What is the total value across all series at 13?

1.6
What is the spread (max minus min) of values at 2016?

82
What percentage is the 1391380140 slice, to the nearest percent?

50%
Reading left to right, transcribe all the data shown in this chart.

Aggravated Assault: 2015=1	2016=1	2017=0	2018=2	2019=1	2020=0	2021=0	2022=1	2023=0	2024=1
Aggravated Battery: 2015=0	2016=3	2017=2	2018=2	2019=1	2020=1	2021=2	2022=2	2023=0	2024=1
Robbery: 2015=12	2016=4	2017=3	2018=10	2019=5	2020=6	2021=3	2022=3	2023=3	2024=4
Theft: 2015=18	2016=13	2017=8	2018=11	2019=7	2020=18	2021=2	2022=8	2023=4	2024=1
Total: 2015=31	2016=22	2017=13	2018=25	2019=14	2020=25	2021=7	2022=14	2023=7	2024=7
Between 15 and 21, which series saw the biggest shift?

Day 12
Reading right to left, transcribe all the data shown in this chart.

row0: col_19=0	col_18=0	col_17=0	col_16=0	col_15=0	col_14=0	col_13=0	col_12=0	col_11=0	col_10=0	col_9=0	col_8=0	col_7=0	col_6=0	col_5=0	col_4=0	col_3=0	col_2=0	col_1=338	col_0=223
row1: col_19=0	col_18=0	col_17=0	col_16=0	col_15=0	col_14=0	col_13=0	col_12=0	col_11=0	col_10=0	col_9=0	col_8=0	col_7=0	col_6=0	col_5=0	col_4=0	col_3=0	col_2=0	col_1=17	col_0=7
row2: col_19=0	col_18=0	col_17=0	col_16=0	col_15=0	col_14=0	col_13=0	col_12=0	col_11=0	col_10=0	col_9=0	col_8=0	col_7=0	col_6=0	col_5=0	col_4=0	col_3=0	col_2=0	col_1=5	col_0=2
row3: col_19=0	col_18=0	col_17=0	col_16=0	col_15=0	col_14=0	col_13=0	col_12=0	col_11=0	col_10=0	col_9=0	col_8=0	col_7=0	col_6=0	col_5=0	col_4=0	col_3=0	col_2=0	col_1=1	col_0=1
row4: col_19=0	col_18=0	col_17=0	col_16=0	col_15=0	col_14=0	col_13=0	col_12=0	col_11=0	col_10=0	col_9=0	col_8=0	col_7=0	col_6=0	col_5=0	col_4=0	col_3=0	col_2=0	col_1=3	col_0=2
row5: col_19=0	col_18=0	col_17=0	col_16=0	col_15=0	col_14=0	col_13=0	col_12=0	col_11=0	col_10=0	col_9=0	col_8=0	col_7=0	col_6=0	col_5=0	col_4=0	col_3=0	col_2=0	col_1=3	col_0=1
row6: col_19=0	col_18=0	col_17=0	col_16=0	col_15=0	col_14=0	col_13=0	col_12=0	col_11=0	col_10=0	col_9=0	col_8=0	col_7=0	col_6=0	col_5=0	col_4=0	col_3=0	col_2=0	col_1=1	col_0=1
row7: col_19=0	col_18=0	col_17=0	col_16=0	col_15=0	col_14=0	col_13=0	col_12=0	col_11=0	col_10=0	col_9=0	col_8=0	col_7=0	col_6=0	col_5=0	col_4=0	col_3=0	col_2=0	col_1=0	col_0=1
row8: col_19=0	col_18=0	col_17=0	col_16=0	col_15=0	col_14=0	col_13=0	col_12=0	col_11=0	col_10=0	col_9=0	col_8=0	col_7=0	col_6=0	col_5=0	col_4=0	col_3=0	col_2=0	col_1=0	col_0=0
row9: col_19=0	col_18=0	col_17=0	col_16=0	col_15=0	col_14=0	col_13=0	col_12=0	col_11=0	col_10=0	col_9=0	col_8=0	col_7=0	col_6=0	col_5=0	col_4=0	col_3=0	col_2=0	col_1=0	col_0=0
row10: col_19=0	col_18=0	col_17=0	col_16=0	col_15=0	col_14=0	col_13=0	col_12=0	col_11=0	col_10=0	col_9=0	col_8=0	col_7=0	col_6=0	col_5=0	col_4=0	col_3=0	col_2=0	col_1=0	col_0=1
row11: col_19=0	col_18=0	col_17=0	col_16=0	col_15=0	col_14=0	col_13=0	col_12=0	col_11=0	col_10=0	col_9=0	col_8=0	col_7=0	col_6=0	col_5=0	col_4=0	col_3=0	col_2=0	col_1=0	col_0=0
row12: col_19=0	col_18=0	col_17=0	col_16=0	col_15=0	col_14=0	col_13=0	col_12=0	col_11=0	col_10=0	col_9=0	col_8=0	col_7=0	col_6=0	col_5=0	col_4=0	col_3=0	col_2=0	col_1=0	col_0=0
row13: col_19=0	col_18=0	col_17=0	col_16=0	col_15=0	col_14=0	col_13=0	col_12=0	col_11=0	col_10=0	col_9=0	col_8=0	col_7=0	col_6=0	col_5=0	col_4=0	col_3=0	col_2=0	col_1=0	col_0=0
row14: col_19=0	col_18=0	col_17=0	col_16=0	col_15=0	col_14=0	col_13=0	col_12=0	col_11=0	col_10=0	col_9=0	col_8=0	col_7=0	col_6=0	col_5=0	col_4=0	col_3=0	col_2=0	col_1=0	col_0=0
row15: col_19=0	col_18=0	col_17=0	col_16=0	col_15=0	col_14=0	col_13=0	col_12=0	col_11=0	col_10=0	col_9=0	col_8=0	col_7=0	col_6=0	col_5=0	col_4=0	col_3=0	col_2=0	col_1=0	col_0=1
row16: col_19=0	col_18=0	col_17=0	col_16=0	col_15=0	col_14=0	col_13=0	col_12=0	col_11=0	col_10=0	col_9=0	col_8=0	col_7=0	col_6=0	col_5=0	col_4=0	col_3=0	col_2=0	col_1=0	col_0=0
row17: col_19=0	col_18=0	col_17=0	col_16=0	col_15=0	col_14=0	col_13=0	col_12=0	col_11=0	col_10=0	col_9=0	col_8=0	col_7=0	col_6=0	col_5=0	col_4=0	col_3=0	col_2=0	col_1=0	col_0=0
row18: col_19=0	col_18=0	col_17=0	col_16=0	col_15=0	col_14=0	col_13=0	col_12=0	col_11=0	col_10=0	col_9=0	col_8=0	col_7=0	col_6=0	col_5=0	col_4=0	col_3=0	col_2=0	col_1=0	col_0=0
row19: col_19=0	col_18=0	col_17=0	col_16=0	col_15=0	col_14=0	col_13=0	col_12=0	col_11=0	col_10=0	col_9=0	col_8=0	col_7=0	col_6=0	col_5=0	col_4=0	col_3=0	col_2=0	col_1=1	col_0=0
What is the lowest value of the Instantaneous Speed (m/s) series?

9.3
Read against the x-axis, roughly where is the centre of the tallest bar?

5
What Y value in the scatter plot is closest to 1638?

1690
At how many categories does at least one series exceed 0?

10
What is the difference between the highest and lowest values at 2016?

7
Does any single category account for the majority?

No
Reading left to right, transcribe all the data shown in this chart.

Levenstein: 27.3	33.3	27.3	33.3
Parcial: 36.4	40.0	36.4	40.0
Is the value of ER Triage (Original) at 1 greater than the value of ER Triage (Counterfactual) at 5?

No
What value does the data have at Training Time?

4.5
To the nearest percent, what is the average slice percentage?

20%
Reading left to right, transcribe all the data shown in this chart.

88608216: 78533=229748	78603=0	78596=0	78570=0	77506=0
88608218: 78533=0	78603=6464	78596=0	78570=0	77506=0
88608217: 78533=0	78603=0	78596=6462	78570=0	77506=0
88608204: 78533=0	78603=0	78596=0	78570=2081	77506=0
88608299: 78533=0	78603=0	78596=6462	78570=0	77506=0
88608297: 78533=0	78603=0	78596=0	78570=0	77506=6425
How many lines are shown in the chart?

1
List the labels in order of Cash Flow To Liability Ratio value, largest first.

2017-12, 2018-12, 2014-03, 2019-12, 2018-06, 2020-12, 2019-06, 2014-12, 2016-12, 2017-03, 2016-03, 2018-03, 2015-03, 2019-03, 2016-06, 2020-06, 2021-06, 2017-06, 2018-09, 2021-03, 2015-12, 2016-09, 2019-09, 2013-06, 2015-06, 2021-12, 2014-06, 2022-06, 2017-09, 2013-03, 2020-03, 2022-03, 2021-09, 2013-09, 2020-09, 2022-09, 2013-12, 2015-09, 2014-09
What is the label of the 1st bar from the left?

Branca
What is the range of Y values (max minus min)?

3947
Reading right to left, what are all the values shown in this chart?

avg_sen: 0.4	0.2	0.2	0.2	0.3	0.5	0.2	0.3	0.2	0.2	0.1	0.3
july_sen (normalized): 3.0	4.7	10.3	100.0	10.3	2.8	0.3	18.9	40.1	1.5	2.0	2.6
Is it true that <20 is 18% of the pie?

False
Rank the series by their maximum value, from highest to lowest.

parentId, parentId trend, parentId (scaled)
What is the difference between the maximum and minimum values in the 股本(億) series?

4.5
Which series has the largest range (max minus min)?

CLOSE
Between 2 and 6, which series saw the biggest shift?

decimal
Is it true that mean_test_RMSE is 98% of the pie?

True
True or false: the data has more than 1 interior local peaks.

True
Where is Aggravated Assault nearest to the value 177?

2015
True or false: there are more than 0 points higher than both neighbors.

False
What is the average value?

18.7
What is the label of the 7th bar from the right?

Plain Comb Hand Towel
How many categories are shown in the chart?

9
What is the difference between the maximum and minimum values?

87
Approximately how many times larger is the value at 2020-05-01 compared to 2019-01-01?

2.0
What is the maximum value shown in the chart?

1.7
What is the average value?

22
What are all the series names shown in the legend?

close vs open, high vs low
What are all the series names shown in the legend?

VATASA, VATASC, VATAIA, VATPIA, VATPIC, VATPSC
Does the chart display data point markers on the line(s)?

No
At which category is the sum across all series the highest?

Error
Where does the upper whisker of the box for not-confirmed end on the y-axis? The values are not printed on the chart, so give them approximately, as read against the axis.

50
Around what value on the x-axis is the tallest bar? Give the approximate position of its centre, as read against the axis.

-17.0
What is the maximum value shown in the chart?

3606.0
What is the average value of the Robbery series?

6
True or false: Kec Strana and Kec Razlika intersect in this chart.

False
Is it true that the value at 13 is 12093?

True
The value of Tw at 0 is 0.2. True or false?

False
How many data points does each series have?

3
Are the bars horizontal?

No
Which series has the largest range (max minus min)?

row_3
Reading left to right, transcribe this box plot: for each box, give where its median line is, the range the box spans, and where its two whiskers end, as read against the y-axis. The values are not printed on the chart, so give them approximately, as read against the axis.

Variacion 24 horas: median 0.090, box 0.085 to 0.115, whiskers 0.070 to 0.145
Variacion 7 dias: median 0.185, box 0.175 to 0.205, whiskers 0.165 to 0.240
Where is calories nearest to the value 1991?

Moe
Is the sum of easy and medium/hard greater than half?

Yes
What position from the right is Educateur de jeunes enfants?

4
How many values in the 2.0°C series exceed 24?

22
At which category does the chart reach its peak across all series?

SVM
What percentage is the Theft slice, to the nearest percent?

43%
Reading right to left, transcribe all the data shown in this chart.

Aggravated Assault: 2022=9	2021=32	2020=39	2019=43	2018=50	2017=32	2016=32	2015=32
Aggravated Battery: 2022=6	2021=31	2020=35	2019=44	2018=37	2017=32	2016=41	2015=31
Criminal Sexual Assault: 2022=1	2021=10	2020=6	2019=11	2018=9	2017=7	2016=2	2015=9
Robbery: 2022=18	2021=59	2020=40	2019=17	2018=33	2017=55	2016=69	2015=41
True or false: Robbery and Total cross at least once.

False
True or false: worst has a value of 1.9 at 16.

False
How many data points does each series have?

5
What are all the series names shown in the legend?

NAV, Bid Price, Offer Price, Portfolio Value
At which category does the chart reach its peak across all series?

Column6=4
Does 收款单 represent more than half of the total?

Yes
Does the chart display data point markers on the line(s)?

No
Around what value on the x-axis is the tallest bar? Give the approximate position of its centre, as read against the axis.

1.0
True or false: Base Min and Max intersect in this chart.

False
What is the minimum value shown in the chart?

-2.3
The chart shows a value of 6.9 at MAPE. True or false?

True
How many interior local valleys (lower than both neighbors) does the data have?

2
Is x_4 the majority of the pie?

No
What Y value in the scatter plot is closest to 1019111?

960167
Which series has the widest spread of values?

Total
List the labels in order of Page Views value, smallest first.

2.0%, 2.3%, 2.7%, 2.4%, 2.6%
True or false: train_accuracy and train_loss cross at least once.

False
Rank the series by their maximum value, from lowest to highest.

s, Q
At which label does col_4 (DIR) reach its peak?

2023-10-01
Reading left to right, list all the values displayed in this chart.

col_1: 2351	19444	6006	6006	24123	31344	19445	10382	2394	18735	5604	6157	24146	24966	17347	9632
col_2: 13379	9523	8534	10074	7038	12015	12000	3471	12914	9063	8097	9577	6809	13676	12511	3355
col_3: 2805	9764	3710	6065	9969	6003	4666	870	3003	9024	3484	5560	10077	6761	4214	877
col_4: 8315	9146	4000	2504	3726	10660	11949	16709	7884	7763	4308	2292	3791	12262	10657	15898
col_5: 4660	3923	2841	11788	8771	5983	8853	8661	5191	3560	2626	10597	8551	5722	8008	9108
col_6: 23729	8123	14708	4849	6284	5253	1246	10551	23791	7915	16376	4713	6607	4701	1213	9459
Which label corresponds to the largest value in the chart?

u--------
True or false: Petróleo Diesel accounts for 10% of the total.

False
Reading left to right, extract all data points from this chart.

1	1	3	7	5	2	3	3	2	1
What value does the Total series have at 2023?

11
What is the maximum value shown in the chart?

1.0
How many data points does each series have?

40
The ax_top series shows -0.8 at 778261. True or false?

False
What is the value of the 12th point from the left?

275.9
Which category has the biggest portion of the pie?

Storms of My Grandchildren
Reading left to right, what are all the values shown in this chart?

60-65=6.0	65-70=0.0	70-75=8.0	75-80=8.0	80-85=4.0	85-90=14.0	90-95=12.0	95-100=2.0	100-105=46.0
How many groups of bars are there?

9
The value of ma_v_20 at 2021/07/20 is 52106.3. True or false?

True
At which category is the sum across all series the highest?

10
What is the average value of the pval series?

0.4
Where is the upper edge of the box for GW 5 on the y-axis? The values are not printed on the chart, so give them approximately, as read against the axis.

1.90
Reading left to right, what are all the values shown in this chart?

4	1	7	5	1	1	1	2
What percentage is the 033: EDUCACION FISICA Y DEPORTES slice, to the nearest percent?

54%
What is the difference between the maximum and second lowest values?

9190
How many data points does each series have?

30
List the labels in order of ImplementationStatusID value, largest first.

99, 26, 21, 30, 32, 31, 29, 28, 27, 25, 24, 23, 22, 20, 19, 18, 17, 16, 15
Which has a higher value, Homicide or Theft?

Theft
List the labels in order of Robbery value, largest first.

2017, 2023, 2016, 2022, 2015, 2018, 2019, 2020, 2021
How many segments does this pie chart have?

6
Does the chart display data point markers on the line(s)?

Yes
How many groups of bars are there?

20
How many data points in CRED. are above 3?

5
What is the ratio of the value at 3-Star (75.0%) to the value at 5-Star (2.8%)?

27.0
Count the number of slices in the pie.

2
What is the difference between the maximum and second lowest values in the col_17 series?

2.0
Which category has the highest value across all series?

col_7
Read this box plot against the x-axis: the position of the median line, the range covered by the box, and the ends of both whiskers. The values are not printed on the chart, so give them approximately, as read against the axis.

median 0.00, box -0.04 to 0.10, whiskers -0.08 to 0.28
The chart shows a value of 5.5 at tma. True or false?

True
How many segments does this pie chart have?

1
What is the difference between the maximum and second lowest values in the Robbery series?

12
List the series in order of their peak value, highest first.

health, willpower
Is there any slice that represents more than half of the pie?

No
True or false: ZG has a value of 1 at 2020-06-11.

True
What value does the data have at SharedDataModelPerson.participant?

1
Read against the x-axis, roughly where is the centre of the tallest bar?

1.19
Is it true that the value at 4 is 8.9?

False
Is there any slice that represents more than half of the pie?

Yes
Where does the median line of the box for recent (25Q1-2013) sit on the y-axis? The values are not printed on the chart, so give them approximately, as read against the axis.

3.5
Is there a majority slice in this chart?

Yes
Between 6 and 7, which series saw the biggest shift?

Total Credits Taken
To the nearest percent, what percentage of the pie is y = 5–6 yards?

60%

----------

Written task |
Please rewrite the records starting at the line containing "NAV, Bid Price, Offer Price, Portfolio Value" and ending at the line containing "Which series has the widest spread of values?", changing "valleys" to "troughs" and keeping everything else the same.

Response box |
NAV, Bid Price, Offer Price, Portfolio Value
At which category does the chart reach its peak across all series?

Column6=4
Does 收款单 represent more than half of the total?

Yes
Does the chart display data point markers on the line(s)?

No
Around what value on the x-axis is the tallest bar? Give the approximate position of its centre, as read against the axis.

1.0
True or false: Base Min and Max intersect in this chart.

False
What is the minimum value shown in the chart?

-2.3
The chart shows a value of 6.9 at MAPE. True or false?

True
How many interior local troughs (lower than both neighbors) does the data have?

2
Is x_4 the majority of the pie?

No
What Y value in the scatter plot is closest to 1019111?

960167
Which series has the widest spread of values?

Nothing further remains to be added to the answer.